Copper piping (better word), coiled like a spring, 4cm radius. Four of these: two atop each other and two side by side. Goes something like 20cm(?) inside the reservoir. Those thermocontrolled Titan 8cm fans blow cool air across the coils.

One possible addition is a lowpower peltier (must put one somewhere :)) between the coils. Cooled with the PEP66T using 2 stacked 60x60x10mm Titan thermocontrolled fans. Seems like I have those in abundance.
The intake for the waterblock would be touching (piece of CU pipe) the pelt, so it would cool it somewhat.

BTW, I ordered that watercooling kit on the lunchbreak, I'll propably get it on week 22. <need a new thread>
 

bdf24

Senior Member
Joined
Feb 15, 2001
Location
Harford, WI.
What size peltier are you looking for. Other wise try experimenting running different sizes at maybe 7volts. That would cutt the wattage down quit a bit. wouldnt running a 85w tec @ 7volts drop the wattage down to around 39watts? I'm not sure how much your looking to cool the water?
You could also check out this link on the homepage, A peltier Controller!

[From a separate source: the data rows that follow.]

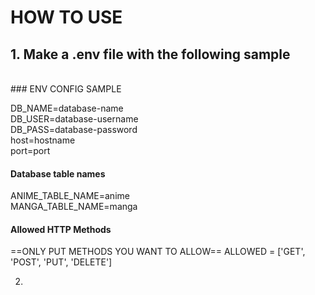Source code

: # HOW TO USE
## 1. Make a .env file with the following sample
<br />
### ENV CONFIG SAMPLE

DB_NAME=database-name \
DB_USER=database-username \
DB_PASS=database-password \
host=hostname \
port=port

#### Database table names

ANIME_TABLE_NAME=anime \
MANGA_TABLE_NAME=manga

#### Allowed HTTP Methods
==ONLY PUT METHODS YOU WANT TO ALLOW==
ALLOWED = ['GET', 'POST', 'PUT', 'DELETE']

2.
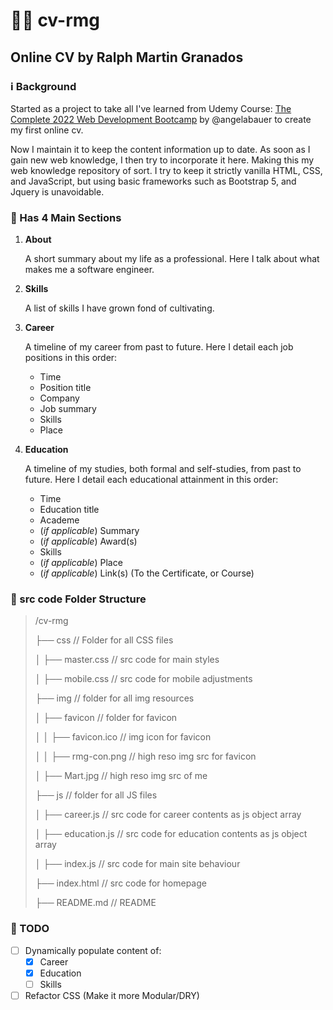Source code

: # :technologist: cv-rmg
## Online CV by Ralph Martin Granados

### :information_source: Background
Started as a project to take all I've learned from Udemy Course: [The Complete 2022 Web Development Bootcamp](https://www.udemy.com/course/the-complete-web-development-bootcamp/) by @angelabauer to create my first online cv.

Now I maintain it to keep the content information up to date. As soon as I gain new web knowledge, I then try to incorporate it here. Making this my web knowledge repository of sort. I try to keep it strictly vanilla HTML, CSS, and JavaScript, but using basic frameworks such as Bootstrap 5, and Jquery is unavoidable.

### :briefcase: Has 4 Main Sections
1. **About**

   A short summary about my life as a professional.
   Here I talk about what makes me a software engineer.

2. **Skills**

   A list of skills I have grown fond of cultivating.

3. **Career**

   A timeline of my career from past to future.
   Here I detail each job positions in this order:
   - Time
   - Position title
   - Company
   - Job summary
   - Skills
   - Place

4. **Education**

   A timeline of my studies, both formal and self-studies, from past to future.
   Here I detail each educational attainment in this order:
   - Time
   - Education title
   - Academe
   - \(*if applicable*) Summary
   - \(*if applicable*) Award(s)
   - Skills
   - \(*if applicable*) Place
   - \(*if applicable*) Link(s) (To the Certificate, or Course)

### :open_file_folder: src code Folder Structure
> /cv-rmg
>
> ├── css                 // Folder for all CSS files
>
> │  ├── master.css       // src code for main styles
>
> │  ├── mobile.css       // src code for mobile adjustments
>
> ├── img                 // folder for all img resources
>
> │  ├── favicon          // folder for favicon
>
> │  │  ├── favicon.ico   // img icon for favicon
>
> │  │  ├── rmg-con.png   // high reso img src for favicon
>
> │  ├── Mart.jpg         // high reso img src of me
>
> ├── js                  // folder for all JS files
>
> │  ├── career.js        // src code for career contents as js object array
>
> │  ├── education.js     // src code for education contents as js object array
>
> │  ├── index.js         // src code for main site behaviour
>
> ├── index.html          // src code for homepage
>
> ├── README.md           // README

### :pushpin: TODO
- [ ] Dynamically populate content of:
  - [x] Career
  - [x] Education
  - [ ] Skills
- [ ] Refactor CSS (Make it more Modular/DRY)
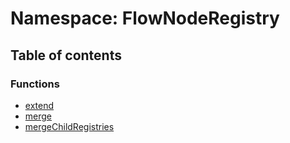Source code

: # Namespace: FlowNodeRegistry

## Table of contents

### Functions

* [extend](/auto-docs/free-layout-editor/functions/FlowNodeRegistry.extend.md)
* [merge](/auto-docs/free-layout-editor/functions/FlowNodeRegistry.merge.md)
* [mergeChildRegistries](/auto-docs/free-layout-editor/functions/FlowNodeRegistry.mergeChildRegistries.md)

Just make sure (and i'm sure you already know this) that to keep the water at it's coldest before it hits the cpu, that you it touches the cpu block right after going thru the chiller. Or atleast after the copper coils. If you have the chiller before the copper coils it may bring the temp of the water closer to room temp again. But then again if thats all your looking for is to keep the water at ambient temp then it doesnt matter!